Prompt:
Copy the data below exactly, but not the pictures it contains.

Stored items from a collection:
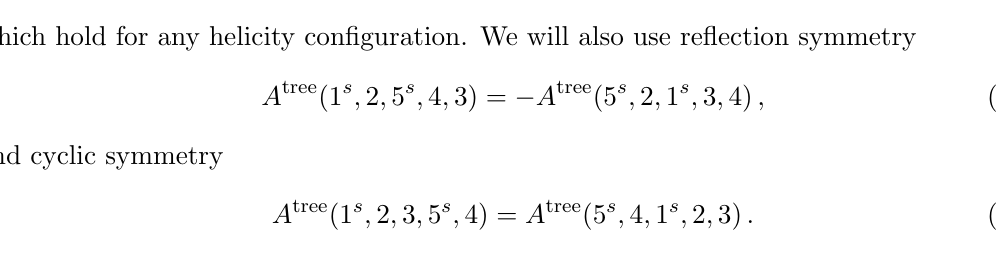
Figure 31 . The four-point cubic diagram whose numerator (B.7) determines all other diagram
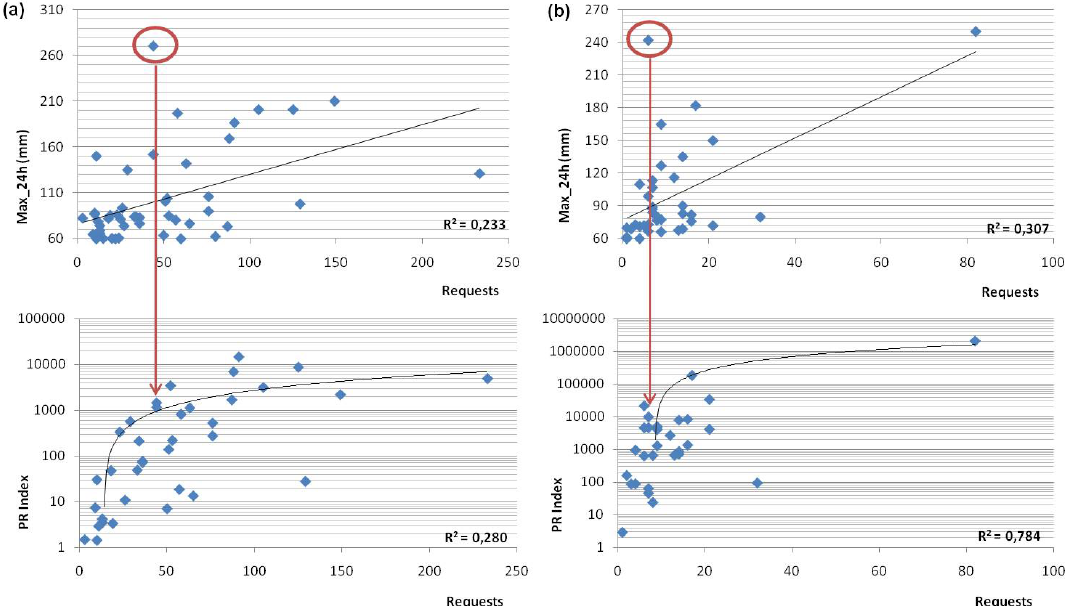
Fig. 7. Interrelation between the number of requests and the maximum rainfall in 24h recorded during each SIR event (up) and with the index PR built (down), for: (a) Catalonia and (b) the Balearic Islands.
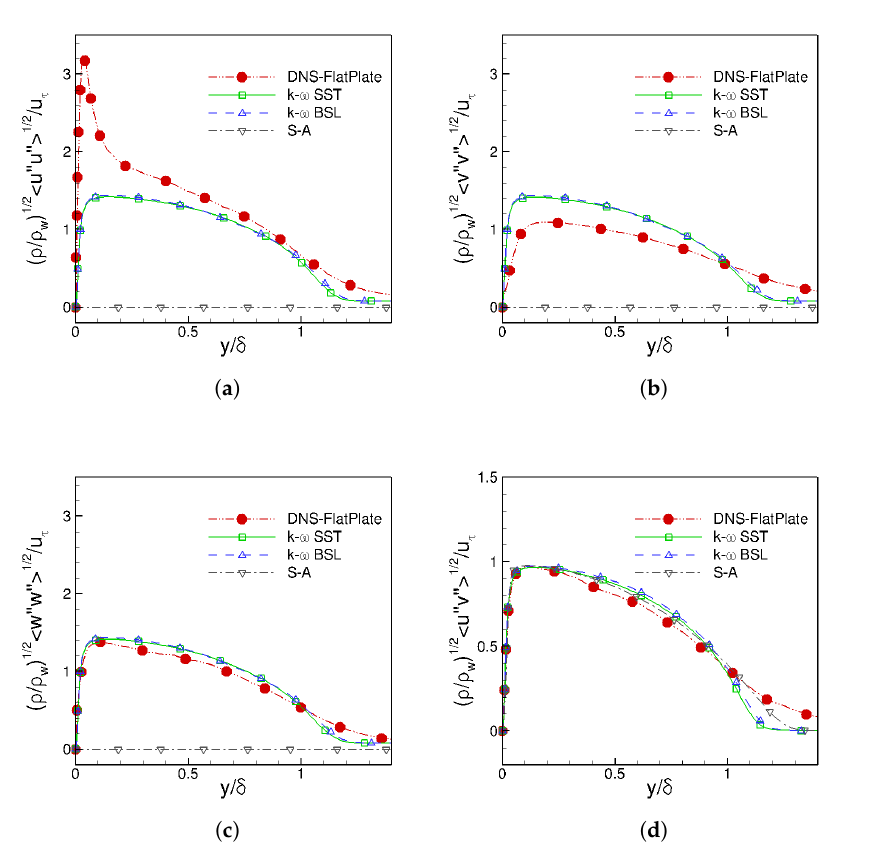
Figure 6. Comparison of Reynolds stresses at Re τ ≈ 500 between RANS and DNS. ( a ) Reynolds streamwise stress (cid:103) u (cid:48)(cid:48) u (cid:48)(cid:48) ; ( b ) Reynolds wall-normal stress (cid:103) v (cid:48)(cid:48) v (cid:48)(cid:48) ; ( c ) Reynolds spanwise stress (cid:103) w (cid:48)(cid:48) w (cid:48)(cid:48) ; ( d ) Reynolds shear stress (cid:103) u (cid:48)(cid:48) v (cid:48)(cid:48)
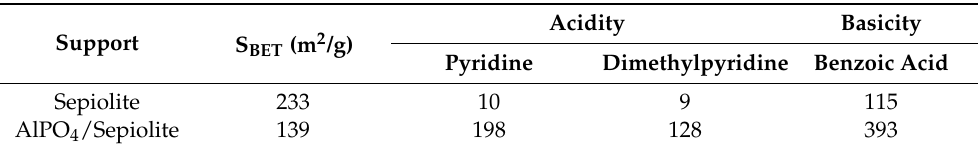
Table 1. Surface area (S BET ) and acid-base properties ( µ mol py · g − 1 ), obtained by titration with pyridine (py, pKa = 5.3), 2,6-dimethylpyridine (dmpy, pKa = 7) and benzoic acid (ba, pKa = 4.19), of Sepiolite and AlPO 4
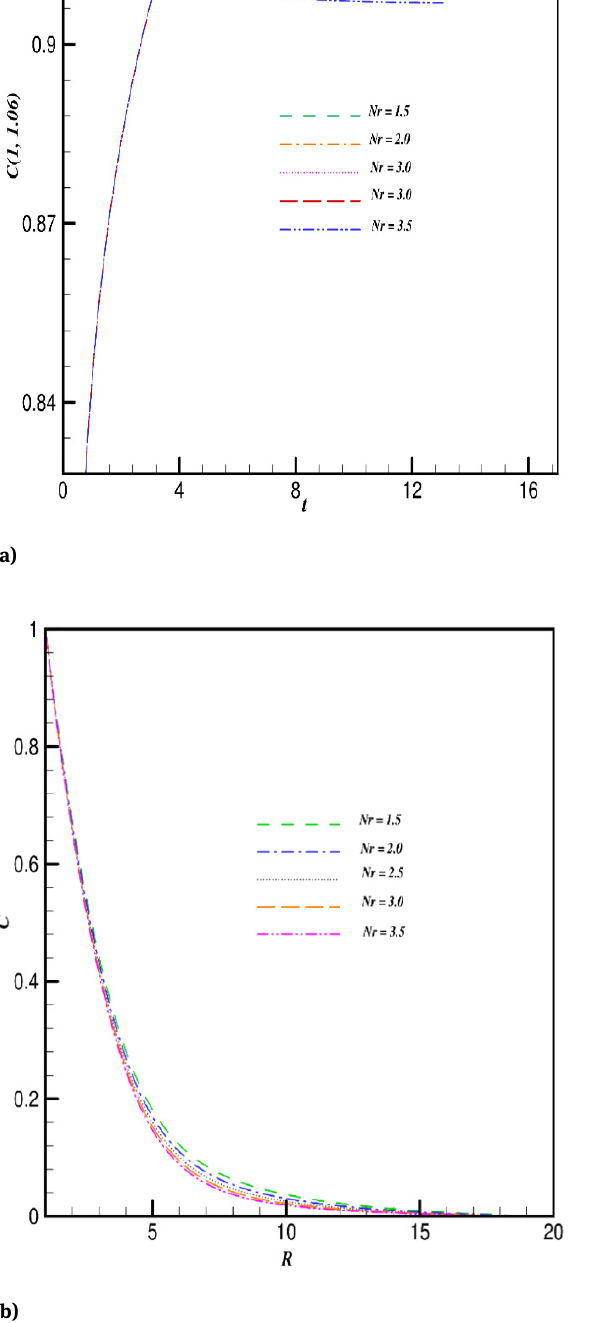
Figure 10: ( a ) Transient and ( b ) Steady state concentration profiles with fixed Sc = 0.6 , Pr = 0.7 , Bu = 1.0 , Kr = −0.2 , K 1 = 1.0 , M = 0.2 , Ec = 0.1 .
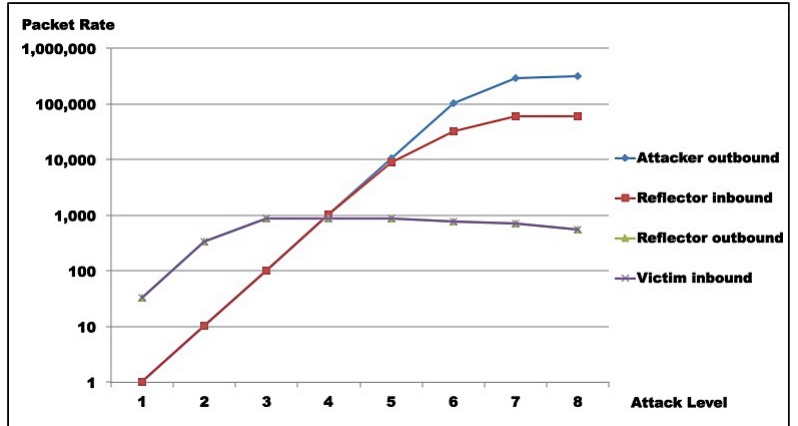
Figure 12. Test 1: Traffic rates (Packet/s).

Your solution:
Figure 31 . The four-point cubic diagram whose numerator (B.7) determines all other diagram
Fig. 7. Interrelation between the number of requests and the maximum rainfall in 24h recorded during each SIR event (up) and with the index PR built (down), for: (a) Catalonia and (b) the Balearic Islands.
Figure 6. Comparison of Reynolds stresses at Re τ ≈ 500 between RANS and DNS. ( a ) Reynolds streamwise stress (cid:103) u (cid:48)(cid:48) u (cid:48)(cid:48) ; ( b ) Reynolds wall-normal stress (cid:103) v (cid:48)(cid:48) v (cid:48)(cid:48) ; ( c ) Reynolds spanwise stress (cid:103) w (cid:48)(cid:48) w (cid:48)(cid:48) ; ( d ) Reynolds shear stress (cid:103) u (cid:48)(cid:48) v (cid:48)(cid:48)
Table 1. Surface area (S BET ) and acid-base properties ( µ mol py · g − 1 ), obtained by titration with pyridine (py, pKa = 5.3), 2,6-dimethylpyridine (dmpy, pKa = 7) and benzoic acid (ba, pKa = 4.19), of Sepiolite and AlPO 4
Figure 10: ( a ) Transient and ( b ) Steady state concentration profiles with fixed Sc = 0.6 , Pr = 0.7 , Bu = 1.0 , Kr = −0.2 , K 1 = 1.0 , M = 0.2 , Ec = 0.1 .
Figure 12. Test 1: Traffic rates (Packet/s).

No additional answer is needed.